The status of voting rights in North Carolina following Shelby County serves as an effective case study for understanding its repercussions. These changes are certainly not exclusive to North Carolina; policymakers across the nation have capitalized on the legislative gap created by Shelby County in order to pass discriminatory laws. Shelby County, further, is not the only case in recent history to have inspired a chain reaction of restrictions. In Brnovich v. Democratic National Committee, which was decided on July 2 of 2021, the Court defended two Arizona laws that many considered deliberate attempts at obstructing minority citizens’ ability to vote. The laws, one enforcing the discarding of out-of-precinct votes and the other banning the delivery of another person’s ballot, were challenged by the Democratic National Committee as violations of Section 2 of the VRA. This section, which “prohibits voting practices or procedures that discriminate on the basis of race, color, or [minority] membership,” was severely weakened by the Court’s decision. In her dissent, Justice Kagan reflected that “the Court has (yet again) rewritten – in order to weaken – a statute that stands as a monument to America’s greatness, and protects against its basest impulses.”

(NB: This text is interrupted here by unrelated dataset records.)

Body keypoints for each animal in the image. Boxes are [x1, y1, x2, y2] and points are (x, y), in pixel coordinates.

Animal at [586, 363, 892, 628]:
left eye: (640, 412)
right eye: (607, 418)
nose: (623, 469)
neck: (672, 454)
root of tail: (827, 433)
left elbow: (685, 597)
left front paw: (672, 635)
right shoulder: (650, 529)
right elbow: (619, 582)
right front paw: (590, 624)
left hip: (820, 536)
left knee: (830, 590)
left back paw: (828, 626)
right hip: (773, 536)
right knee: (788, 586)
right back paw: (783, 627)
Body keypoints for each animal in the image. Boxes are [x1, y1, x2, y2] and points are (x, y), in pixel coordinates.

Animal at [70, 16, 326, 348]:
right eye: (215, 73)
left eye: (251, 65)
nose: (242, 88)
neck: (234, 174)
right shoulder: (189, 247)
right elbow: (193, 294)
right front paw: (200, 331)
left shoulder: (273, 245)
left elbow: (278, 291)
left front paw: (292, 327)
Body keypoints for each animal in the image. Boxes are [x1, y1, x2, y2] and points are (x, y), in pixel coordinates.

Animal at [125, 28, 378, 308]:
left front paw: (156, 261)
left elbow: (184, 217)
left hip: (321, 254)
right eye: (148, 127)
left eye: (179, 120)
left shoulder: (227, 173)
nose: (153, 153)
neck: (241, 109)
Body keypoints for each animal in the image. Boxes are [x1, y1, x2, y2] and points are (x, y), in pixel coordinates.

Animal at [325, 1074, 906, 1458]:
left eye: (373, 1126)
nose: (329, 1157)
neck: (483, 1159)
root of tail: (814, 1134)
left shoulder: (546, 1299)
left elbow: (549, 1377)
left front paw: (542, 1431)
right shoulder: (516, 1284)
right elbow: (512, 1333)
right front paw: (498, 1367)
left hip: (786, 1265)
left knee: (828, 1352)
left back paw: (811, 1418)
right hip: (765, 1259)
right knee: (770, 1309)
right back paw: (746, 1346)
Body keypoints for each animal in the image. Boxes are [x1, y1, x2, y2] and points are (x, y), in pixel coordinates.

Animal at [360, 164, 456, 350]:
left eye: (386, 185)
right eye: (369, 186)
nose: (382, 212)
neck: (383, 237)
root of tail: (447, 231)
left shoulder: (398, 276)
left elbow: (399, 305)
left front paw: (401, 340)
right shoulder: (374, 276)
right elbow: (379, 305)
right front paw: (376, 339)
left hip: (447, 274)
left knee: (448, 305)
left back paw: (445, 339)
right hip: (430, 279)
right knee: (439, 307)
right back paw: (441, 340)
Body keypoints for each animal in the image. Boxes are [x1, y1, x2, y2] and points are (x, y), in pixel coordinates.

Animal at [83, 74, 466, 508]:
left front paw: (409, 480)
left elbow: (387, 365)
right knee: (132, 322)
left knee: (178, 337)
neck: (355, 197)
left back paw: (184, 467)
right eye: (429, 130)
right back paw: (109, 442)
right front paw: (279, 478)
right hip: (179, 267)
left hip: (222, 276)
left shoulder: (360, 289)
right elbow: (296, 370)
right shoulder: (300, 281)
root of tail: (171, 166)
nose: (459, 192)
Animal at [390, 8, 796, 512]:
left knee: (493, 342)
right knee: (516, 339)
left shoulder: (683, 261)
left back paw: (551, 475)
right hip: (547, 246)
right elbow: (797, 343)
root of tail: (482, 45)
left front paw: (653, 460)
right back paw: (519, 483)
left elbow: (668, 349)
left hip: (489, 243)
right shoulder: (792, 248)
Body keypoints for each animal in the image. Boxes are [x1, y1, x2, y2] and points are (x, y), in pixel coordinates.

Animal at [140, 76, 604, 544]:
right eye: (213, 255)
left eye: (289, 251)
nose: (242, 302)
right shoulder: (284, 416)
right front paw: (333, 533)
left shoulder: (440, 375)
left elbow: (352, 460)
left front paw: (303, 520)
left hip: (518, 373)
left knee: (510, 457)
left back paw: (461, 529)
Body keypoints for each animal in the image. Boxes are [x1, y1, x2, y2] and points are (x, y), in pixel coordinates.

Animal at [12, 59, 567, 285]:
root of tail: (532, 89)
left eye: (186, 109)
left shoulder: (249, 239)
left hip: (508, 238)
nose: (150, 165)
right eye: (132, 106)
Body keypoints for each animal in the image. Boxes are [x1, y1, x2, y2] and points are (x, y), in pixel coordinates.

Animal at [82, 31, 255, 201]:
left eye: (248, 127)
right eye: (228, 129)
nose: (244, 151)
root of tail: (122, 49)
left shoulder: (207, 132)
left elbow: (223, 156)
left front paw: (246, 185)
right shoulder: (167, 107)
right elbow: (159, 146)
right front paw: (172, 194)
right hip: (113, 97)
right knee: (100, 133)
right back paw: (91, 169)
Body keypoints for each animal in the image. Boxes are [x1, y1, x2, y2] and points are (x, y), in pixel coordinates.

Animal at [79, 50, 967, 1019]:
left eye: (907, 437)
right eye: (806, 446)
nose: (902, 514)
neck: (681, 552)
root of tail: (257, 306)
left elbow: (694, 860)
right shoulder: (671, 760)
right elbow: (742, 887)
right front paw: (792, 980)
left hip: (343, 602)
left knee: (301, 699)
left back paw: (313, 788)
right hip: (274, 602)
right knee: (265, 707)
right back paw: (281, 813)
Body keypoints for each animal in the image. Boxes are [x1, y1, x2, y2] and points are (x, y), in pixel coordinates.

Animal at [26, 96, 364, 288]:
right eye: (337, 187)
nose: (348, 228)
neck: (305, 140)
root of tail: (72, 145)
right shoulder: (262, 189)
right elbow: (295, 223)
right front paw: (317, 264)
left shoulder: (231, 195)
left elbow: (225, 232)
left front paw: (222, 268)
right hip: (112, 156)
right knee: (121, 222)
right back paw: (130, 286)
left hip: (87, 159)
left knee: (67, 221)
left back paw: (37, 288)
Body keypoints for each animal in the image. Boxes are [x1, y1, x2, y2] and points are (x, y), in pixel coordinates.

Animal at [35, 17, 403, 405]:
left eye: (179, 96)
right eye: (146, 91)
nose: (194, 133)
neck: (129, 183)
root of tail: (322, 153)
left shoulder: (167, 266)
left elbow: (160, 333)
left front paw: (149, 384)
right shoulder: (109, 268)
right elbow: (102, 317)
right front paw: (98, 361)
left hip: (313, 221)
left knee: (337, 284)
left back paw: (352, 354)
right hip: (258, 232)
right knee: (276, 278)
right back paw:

Then, in May of 2023, many began bracing themselves for another hit to the VRA. Although the majority opinion author was not yet announced at this time, some speculated that Roberts might write the decision for Allen v. Milligan, a case dealing with Alabama’s congressional redistricting policies. The Republicans’ mapping plan was challenged by advocates and then a panel of three district court judges as an infringement of Section 2. When the case came to the Supreme Court, advocates trembled at the prospect that an apparent “voter rights foe” like Roberts might be the one to pick up the pen. In a surprising turn of events, however, Roberts validated not only the district court judges, but the vitality of Section 2.
The June ruling was echoed on September 26, 2023 when the Supreme Court again rejected Alabama. This time, the Court refused the state’s request to delay the redrawing of a new map with two Black-majority districts.
Many voting advocates celebrated Allen, and the stunning halt to the Court’s gutting of the VRA, as a step in the right direction. In Louisiana, which similarly drew districts to limit the power of Black voters, the Supreme Court allowed for the congressional map to include a second Black-majority district. Other Section 2 lawsuits, like those in Georgia and Arkansas, were also forced to reckon with the precedent set by Allen.
Still, the decision is far from truly bolstering Section 2 protections. While Roberts’ Allen opinion affirmed the existing strength of Section 2, it hardly expanded upon it. The VRA still stands on shaky legs, wounded by Shelby County and Brnovich. Until Congress takes action to mend these gaps in our democratic process, Section 2 – like Section 5 – might crumble. Republican policymakers will continue to launch targeted legislation and wait for something to stick – and, without congressional change, it will.